En cas de blocage, le Dr Dino Cabrera espère «un arbitrage politique» pendant cette «négociation de marchand de tapis» qui s’annonce comme «la plus tendue qu’(il) ait connue en vingt-cinq ans de syndicalisme». A la Confédération, le Dr Chassang «attend que (le ministre de la Santé) Xavier Bertrand et Frédéric van Roekeghem respectent leurs engagements, sinon il y aura rupture unilatérale de la confiance». «Le sujet (de la négociation) est: est-ce qu’ils veulent un système conventionnel ou pas?», résume le président de la Csmf. Ce syndicat a d’ailleurs déclenché un «compte à rebours» il y a dix jours avant d’appeler les médecins libéraux à une guerre tarifaire en cas de non-accord. A l’instar du Dr Chassang, le Dr Cabrera ne brandit pas la menace d’une sortie de la convention. Mais il prévient qu’un échec des discussions ferait prendre «un sérieux coup au contrat conventionnel». En outre, le leader du SML «déclinera toute responsabilité si les objectifs de maîtrise médicalisée ne sont plus respectés». Son syndicat a déjà fait part de son plan de «ripostes graduées» incluant le non-respect des règles de l’ALD et le recours au DE «au-delà de 35-39heures de travail»... Mais le Dr Cabrera reconnaît qu’ «un conflit n’apporterait rien d’immédiat. Il faut que le directeur de l’Uncam, le gouvernement et les médecins sortent de ce guêpier afin de ne pas remettre en cause la logique qui a mené à la réforme et à la convention».
A Alliance, le Dr Félix Benouaich précise aussi que «la sortie de la convention n’est pas à l’ordre du jour», même si le texte conventionnel risque d’être «mis en veilleuse» en cas de rupture, tout comme les «consignes de modération». Toute «cassure» doit être «récupérée» un jour, prévient le Dr Benouaich.
Placidité.
Quant aux opposants de la convention, MG-France et la Fédération des médecins de France (FMF), ils observent «les gesticulations» des protagonistes avec une certaine placidité. Pour le président de MG-France, la négociation relève du «jeu de rôle convenu sur le mode du “Retenez-moi, ou je fais un malheur!”». Le Dr Pierre Costes «n’attend rien» de la négociation, «puisque la convention n’est pas faite pour les médecins généralistes». Selon le Dr Costes, le dénouement est, par conséquent, écrit d’avance, avec, à la clé, «une augmentation de 1euro de la consultation spécialisée et une revalorisation du C remise à plus tard». Le seul rendez-vous qui compte aux yeux du président de MG-France, ce sont les élections aux Urml (unions régionales de médecins libéraux). «A ce moment-là, je souhaite qu’on puisse se retrouver dans une confrontation avec l’assurance-maladie grâce à la volonté des professionnels de changer tout ça», explique-t-il.

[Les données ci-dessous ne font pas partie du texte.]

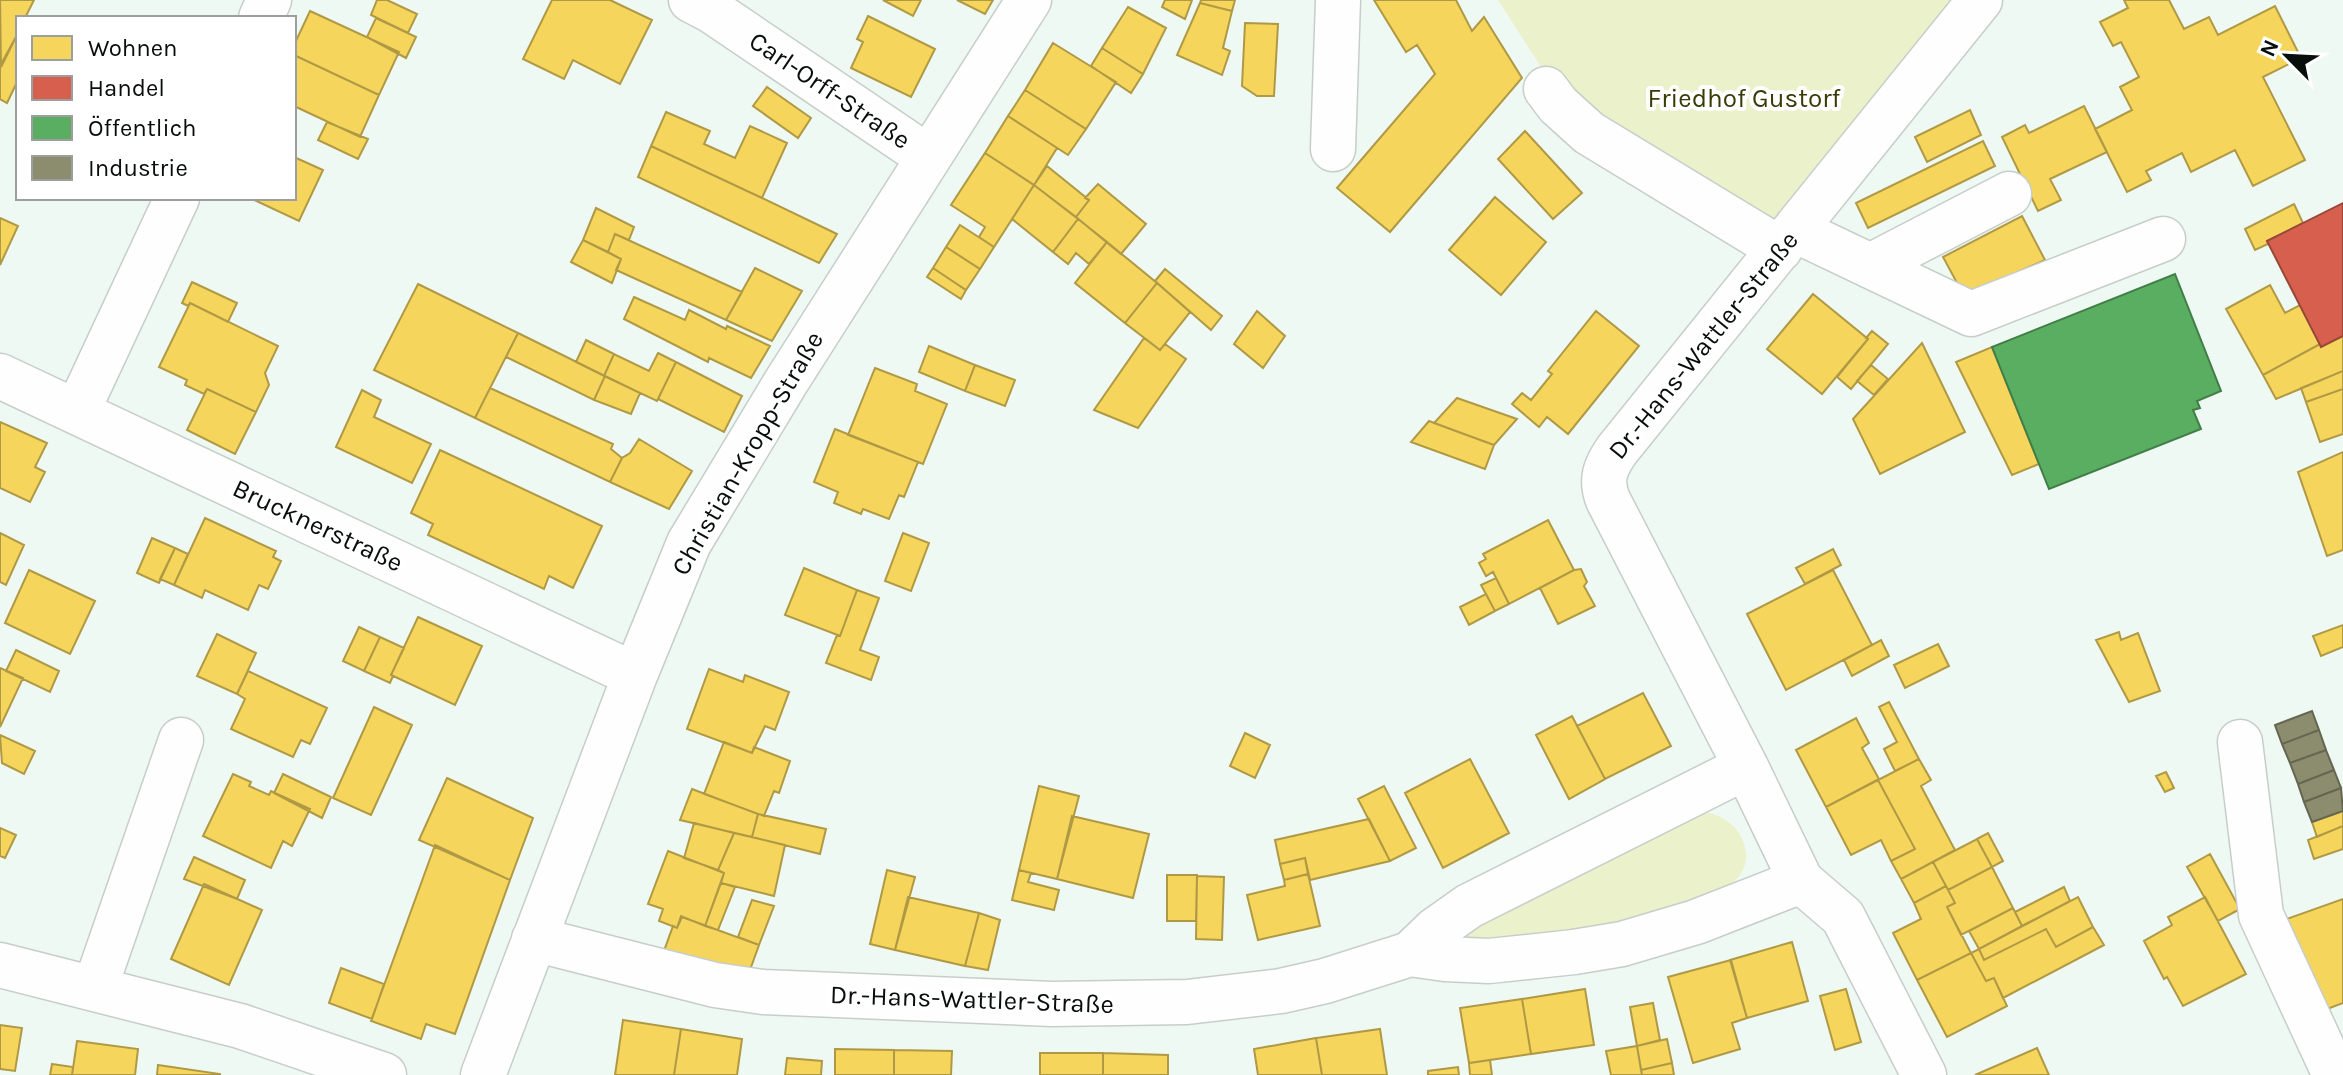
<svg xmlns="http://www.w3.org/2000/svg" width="2343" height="1075" viewBox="0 0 2343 1075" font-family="Karla,sans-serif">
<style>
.green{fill:#eaf1cb}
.homes{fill:#f6d55c;stroke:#af9944;stroke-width:2}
.shops{fill:#d6604d;stroke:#984739;stroke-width:2}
.public{fill:#5aae61;stroke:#417e47;stroke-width:2}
.industry{fill:#8c8c6e;stroke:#646650;stroke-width:2}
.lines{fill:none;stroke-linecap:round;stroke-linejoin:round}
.minor-casing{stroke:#c7ceca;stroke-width:47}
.minor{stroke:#fdfefd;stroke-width:44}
.labels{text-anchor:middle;stroke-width:8;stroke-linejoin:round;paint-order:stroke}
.street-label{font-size:26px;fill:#080e0b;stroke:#fff}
.park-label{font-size:26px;fill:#393a05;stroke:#fff}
</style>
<rect width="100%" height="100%" fill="#eff9f3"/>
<!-- green -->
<path class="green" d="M1498,0H1953L1771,227L1555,89Z
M1710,813C1726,818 1739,827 1744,844C1750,861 1743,875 1729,886C1722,892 1710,895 1701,898C1649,919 1591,935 1536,941C1504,944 1470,941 1438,942L1693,815Z"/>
<!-- homes -->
<path class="homes" d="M0,0H34L25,18H18V33L1,67Z
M377,0H387L417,14L408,33L371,15Z
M552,0H610L652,20L620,84L573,60L564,79L523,59Z
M883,0H921L913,16Z
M957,0H993L985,14Z
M1165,0H1192L1185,19L1162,7Z
M1201,0H1235L1232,11L1200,3Z
M1374,0H1456L1472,31L1484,17L1522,78L1390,232L1337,188L1435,74L1417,45L1406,52Z
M2124,0H2169L2184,29L2209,17L2218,35L2275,6L2301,58L2263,77L2305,160L2253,186L2235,150L2191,172L2182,153L2146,171L2151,180L2127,192L2095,129L2132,110L2120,87L2139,77L2121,42L2113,46L2100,22L2128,8Z
M1200,3L1232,11L1223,48L1230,51L1222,75L1177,55Z
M1128,7L1166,28L1143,74L1102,48Z
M310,11L399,52L379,95L294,55V45Z
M868,16L935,49L911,97L851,68L863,42L857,39Z
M376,18L416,37L406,58L367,37Z
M1245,23L1278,24L1274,96H1257L1242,86Z
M18,33V80L7,103L0,99V66Z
M1053,43L1116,82L1086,129L1025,90Z
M1102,48L1143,74L1131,93L1091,66Z
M294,55L379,95L360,137L294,106Z
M767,87L811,118L798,138L753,106Z
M1025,90L1086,129L1068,155L1008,116Z
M2084,106L2107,152L2050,179L2061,200L2038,211L2002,137L2025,125L2029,133Z
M1970,110L1981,135L1927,162L1915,137Z
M666,112L710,131L704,144L735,158L750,126L787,143L762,198L651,146Z
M1008,116L1057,148L1034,185L985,153Z
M327,122L368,139L358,159L318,140Z
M1525,131L1582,193L1553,219L1498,159Z
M1983,141L1995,166L1868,228L1856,203Z
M651,146L762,198L837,234L819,263L638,177Z
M985,153L1034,185L994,247L979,237L985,227L951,205Z
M294,157L323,170L299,221L250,198H294Z
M1047,166L1089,200L1076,217L1034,185Z
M1098,184L1146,224L1121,254L1076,217L1089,200L1085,198Z
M1034,185L1078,219L1053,252L1012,219Z
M1495,197L1546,242L1501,295L1449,250Z
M2294,204L2303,223L2267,241L2268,244L2255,250L2245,229Z
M596,208L634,227L629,240L615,234L608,252L583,240Z
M2022,216L2045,260L1964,296L1943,257Z
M0,218L18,226L0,265Z
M1078,219L1107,242L1089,264L1076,253L1068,264L1053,252Z
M960,225L994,247L980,269L946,247Z
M615,234L742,292L726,320L616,270L621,259L608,252Z
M583,240L621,259L612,283L571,262Z
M1107,242L1157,283L1125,323L1075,283Z
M946,247L980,269L966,290L933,268Z
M755,268L802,291L772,341L726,320Z
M933,268L966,290L961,299L927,277Z
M1165,269L1222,316L1211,330L1155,281Z
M192,282L237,303L228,322L190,303L188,306L182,303Z
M1157,283L1190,312L1160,350L1125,323Z
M418,284L518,333L475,418L374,370Z
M2270,285L2285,313L2300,305L2320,344L2263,375L2226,309Z
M1813,294L1868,339L1822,394L1767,349Z
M634,297L685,320L689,310L726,329L727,326L770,346L751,378L709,358L708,362L624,319Z
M190,303L278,346L265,373L269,385L256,412L207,389L204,394L185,385L187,380L159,367Z
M1257,311L1285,336L1263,368L1234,344Z
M1596,311L1639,346L1568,434L1547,417L1539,427L1512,404L1522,393L1531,400L1552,374L1548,371Z
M1872,331L1888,344L1851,389L1837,377L1868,339L1866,338Z
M518,333L605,376L594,400L506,357Z
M2343,336V371L2276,399L2263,375L2320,344L2321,347Z
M1144,338L1160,350L1165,344L1186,359L1138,428L1094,410Z
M586,340L614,354L604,376L576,362Z
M1922,343L1965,432L1880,474L1853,419Z
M929,346L975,365L965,391L919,372Z
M1992,347L2039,464L2012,475L1956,362Z
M658,353L676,362L657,401L604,376L614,354L649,371Z
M676,362L742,396L724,432L658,399Z
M975,365L1015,380L1005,406L965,391Z
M1871,365L1888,379L1874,395L1857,381Z
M875,368L917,384L915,391L947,404L923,464L848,435Z
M2343,371V389L2306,402L2301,388Z
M605,376L640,393L631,414L594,400Z
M490,388L613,444L611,449L622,458L610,482L475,418Z
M207,389L256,412L235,454L187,430Z
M2343,389V434L2320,442L2306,402Z
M362,390L381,400L374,417L431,444L412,483L336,447Z
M1457,398L1517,419L1494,445L1434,423Z
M1429,421L1494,445L1485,469L1411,442Z
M0,422L47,443L35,467L45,472L30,502L0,488Z
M835,429L918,462L904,497L899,495L889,519L863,509L861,514L834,503L838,492L814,482Z
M639,439L692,471L669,509L610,482L622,458L630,453Z
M440,450L602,526L573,588L549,576L544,589L428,535L433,524L411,513Z
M2343,452V550L2327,556L2298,472Z
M205,518L276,551L273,557L281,561L268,589L259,585L248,610L205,590L202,598L174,585Z
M1548,520L1574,570L1509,604L1493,572L1486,576L1479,563L1486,559L1483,554Z
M0,533L24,545L6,585L0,582Z
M903,533L929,543L911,591L885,581Z
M152,538L175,548L159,583L137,573Z
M175,548L188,554L174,585L160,579Z
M1833,549L1841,565L1805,584L1796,568Z
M804,568L857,590L840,636L785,615Z
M1581,569L1587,582L1584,586L1595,606L1558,624L1540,588L1574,570Z
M29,570L95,601L70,654L5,623Z
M1833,570L1872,645L1786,690L1747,614Z
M1496,578L1509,604L1495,611L1481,585Z
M857,590L879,598L860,650L879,657L871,680L826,663L837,635L840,636Z
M1486,594L1495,611L1469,625L1460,607Z
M418,617L482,646L455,705L391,675Z
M2343,625V647L2321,656L2313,636Z
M359,627L380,637L364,671L343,661Z
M2119,632L2121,640L2138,633L2160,691L2129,702L2096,640Z
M217,634L256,653L237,694L197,676Z
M380,637L404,648L391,675L393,676L390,683L364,671Z
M1881,640L1889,656L1852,676L1844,660Z
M1938,644L1949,666L1905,688L1894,665Z
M16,650L59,671L50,692L6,671Z
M0,668L23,678L0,727Z
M709,669L743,682L745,675L789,692L775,730L765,726L752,753L687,729Z
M248,671L327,708L310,744L301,740L293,757L231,729L245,699L237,694Z
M1643,693L1671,746L1605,779L1577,726Z
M1889,702L1919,759L1895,771L1884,749L1897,742L1879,707Z
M374,707L412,725L371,815L333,798Z
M1572,716L1605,779L1569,799L1536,735Z
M1856,718L1869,743L1862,748L1879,779L1826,807L1796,750Z
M1245,733L1270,745L1255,778L1230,766Z
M0,735L35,751L24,774L2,763Z
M724,742L752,753L754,747L790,761L779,793L774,791L764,816L704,794Z
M1470,759L1509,833L1443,868L1405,793Z
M1919,759L1931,780L1921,786L1955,850L1901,879L1891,861L1915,849L1878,780Z
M2166,772L2174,788L2165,792L2156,776Z
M233,774L251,782L249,786L269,795L271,791L310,809L292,846L283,841L271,868L203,836Z
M283,774L331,797L322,818L274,793Z
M447,778L533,818L510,880L419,840Z
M1878,780L1915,849L1891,861L1881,840L1851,855L1826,807Z
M1039,786L1079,796L1057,879L1019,870Z
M1384,786L1416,848L1390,861L1358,799Z
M692,789L758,814L752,837L680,820Z
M2343,811V826L2317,837L2312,822Z
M758,814L826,829L820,854L752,837Z
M1072,816L1149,834L1133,898L1057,879Z
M1369,819L1390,861L1310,880L1305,858L1280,864L1275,840Z
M694,823L734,833L718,870L684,858Z
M2343,826V849L2314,859L2308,840Z
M0,828L16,835L5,858L0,856Z
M734,833L785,845L774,896L721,883L724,873L718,870Z
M1988,833L2003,861L1992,867L1977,839Z
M1977,839L1992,867L1948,890L1933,862Z
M435,845L510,880L455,1034L426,1024L421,1039L371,1021Z
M668,851L724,873L705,926L681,916L677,928L659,921L663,909L648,904Z
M2210,854L2240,909L2218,921L2187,867Z
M194,857L245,880L237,899L184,879Z
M1305,858L1308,874L1284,880L1280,864Z
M1933,862L1946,886L1914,903L1901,879Z
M1992,867L2013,908L1961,935L1947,907L1955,903L1948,890Z
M887,870L915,877L895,950L870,944Z
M1019,870L1031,873L1028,882L1059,890L1054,910L1012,900Z
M1308,874L1320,926L1258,940L1247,895L1285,886L1284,880Z
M1167,875H1197L1196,921H1167Z
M1197,876L1224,877L1222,940L1196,939Z
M721,883L735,887L718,930L705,926Z
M204,884L262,910L229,985L171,959Z
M1946,886L1955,903L1947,907L1971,953L1917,980L1893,933L1921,919L1914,903Z
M2064,887L2070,901L2022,926L2015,912Z
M908,897L979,913L965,966L895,950Z
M2078,897L2093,927L2056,947L2046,929L1984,960L1979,949Z
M2205,897L2246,974L2183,1006L2167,977L2164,979L2144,941L2172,925L2168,917Z
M2343,899V1003L2317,1013L2284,920Z
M752,900L774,906L759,945L738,937Z
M2013,908L2022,926L1979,949L1969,931Z
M979,913L1000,920L988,970L965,966Z
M682,917L759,945L750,970L693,961L664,951L673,926L677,928Z
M2093,927L2104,945L2003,998L1994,978L1986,981L1971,953L1979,949L1984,960L2046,929L2056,947Z
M1792,942L1808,1001L1747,1018L1730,960Z
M1971,953L1986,981L1994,978L2007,1006L1947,1037L1917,980Z
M1731,960L1747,1018L1732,1023L1740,1049L1693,1063L1668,977Z
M341,968L384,984L372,1019L329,1003Z
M1585,989L1594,1045L1531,1054L1522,999Z
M1846,989L1861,1042L1835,1050L1820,996Z
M1522,999L1531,1054L1469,1063L1460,1008Z
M1653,1003L1660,1040L1637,1046L1630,1007Z
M623,1020L681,1029L674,1075H615Z
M0,1025L22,1028L15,1071L0,1069Z
M681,1029L742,1039L737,1075H674Z
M1380,1029L1387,1075H1322L1316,1038Z
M1316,1038L1322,1075H1258L1254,1049Z
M1667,1039L1672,1063L1641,1070L1637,1046Z
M77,1041L138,1049L135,1075H72Z
M1637,1046L1642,1075H1611L1606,1051Z
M2037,1048L2049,1075H1975Z
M835,1049L894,1050V1075H835Z
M894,1050L952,1051L951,1075H894Z
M1040,1053H1103V1075H1040Z
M1103,1053L1168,1055V1075H1103Z
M787,1058L822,1061L821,1075H785Z
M1490,1060L1492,1075H1470L1469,1063Z
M1672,1063L1674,1075H1642L1641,1070Z
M52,1064L73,1067L72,1075H50Z
M158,1065L220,1074V1075H157Z
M1458,1067L1459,1075H1428V1071Z"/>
<!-- shops -->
<path class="shops" d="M2343,203V336L2321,347L2267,241Z"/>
<!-- public -->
<path class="public" d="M2175,274L2221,391L2197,401L2200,408L2193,410L2201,429L2049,489L1992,347Z"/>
<!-- industry -->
<path class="industry" d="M2312,711L2319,730L2282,744L2275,725Z
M2319,730L2326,750L2290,763L2282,744Z
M2326,750L2334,770L2298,784L2290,763Z
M2334,770L2341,788L2304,802L2298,784Z
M2341,788L2343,811L2312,822L2304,802Z"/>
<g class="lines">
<defs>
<path id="minor" d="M691,0L712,11L928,157
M261,18L269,0
M1546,89L1558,105L1589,133L1780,249
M1333,149L1338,0
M1795,230L1971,314L2163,239
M1870,266L2009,194
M0,376L635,675
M77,412L177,198
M2240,742L2261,915L2335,1075
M1746,767L1608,500C1600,480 1605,467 1617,450L1980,0
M1801,881L1843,917L1924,1075
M534,939L715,985L763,992L1052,1004L1187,1002L1281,991L1325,981L1410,954L1445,959L1489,961L1574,952L1622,944L1696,922L1801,881L1746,767L1469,906L1435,930L1410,954
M0,965L240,1026L384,1075
M95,988L181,740
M483,1075L635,675L689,543L786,382L1029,0"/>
</defs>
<!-- minor casing -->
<use href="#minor" class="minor-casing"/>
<!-- minor -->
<use href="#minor" class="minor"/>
</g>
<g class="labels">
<!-- street labels -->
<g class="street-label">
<text transform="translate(830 90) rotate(34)" y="9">Carl-Orff-Straße</text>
<text transform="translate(1703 345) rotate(-51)" y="9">Dr.-Hans-Wattler-Straße</text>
<text transform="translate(747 453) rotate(-60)" y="9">Christian-Kropp-Straße</text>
<text transform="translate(318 525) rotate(25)" y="9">Brucknerstraße</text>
<text transform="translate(972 999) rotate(2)" y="9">Dr.-Hans-Wattler-Straße</text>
</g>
<!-- park labels -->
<g class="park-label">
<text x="1744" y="107">Friedhof Gustorf</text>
</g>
</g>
<!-- legend -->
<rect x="16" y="16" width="280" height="184" fill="#ffffff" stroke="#9c9f9d" stroke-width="2"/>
<rect x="32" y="36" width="40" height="24" fill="#f6d55c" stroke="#9c9f9d" stroke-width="2"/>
<text x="88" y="56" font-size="24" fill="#080e0b">Wohnen</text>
<rect x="32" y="76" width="40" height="24" fill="#d6604d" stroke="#9c9f9d" stroke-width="2"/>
<text x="88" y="96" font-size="24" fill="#080e0b">Handel</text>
<rect x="32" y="116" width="40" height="24" fill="#5aae61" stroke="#9c9f9d" stroke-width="2"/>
<text x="88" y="136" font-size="24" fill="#080e0b">Öffentlich</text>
<rect x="32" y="156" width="40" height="24" fill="#8c8c6e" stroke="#9c9f9d" stroke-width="2"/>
<text x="88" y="176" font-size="24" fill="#080e0b">Industrie</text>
<!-- north arrow -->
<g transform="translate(2287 56) rotate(294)" stroke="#ffffff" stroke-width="6" paint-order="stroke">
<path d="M0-6L14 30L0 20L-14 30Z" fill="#080e0b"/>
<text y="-12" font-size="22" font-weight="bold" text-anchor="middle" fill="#080e0b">N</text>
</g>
</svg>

Le leader de la FMF considère l’alignement du C sur le CS en 2007 comme «une revendication plus que légitime». Pour autant, le Dr Jean-Claude Régi rappelle que le «psychodrame» conventionnel met en scène beaucoup de comédiens. En cas de désaccord, «la Csmf quittera la convention pendant très peu de temps et reviendra une fois que les élections aux unions seront passées», pronostique-t-il. Frédéric van Roekeghem et le gouvernement (qui l’a nommé) «jouent au jeu subtil du “c’est pas moi, c’est lui!”, alors qu’ils ne sont pas en opposition et partagent les mêmes objectifs». «Au milieu, les médecins font un peu figure de dindons de la farce», conclut le président de la FMF.
Quoi qu’il en soit, le suspense reste entier, alors que le « théâtre » des négociations conventionnelles rouvrira vers 14 h 30.
Les principaux acteurs, qui se sont vus mercredi soir au ministère à l’occasion d’une réunion consacrée au secteur optionnel, assurent qu’il n’y aura pas d’autre représentation sur le même thème. «C’est ”la dernière” pour moi, d’où le compte à rebours lancé par la Csmf», déclare Michel Chassang. «Il faut qu’on en sorte, sinon on n’est plus crédibles, confirme Dino Cabrera. On approche de l’heure de vérité.» En attendant, il faudra certainement patienter au moins jusqu’à demain matin pour savoir si les partenaires conventionnels prennent acte d’un accord ou d’un échec.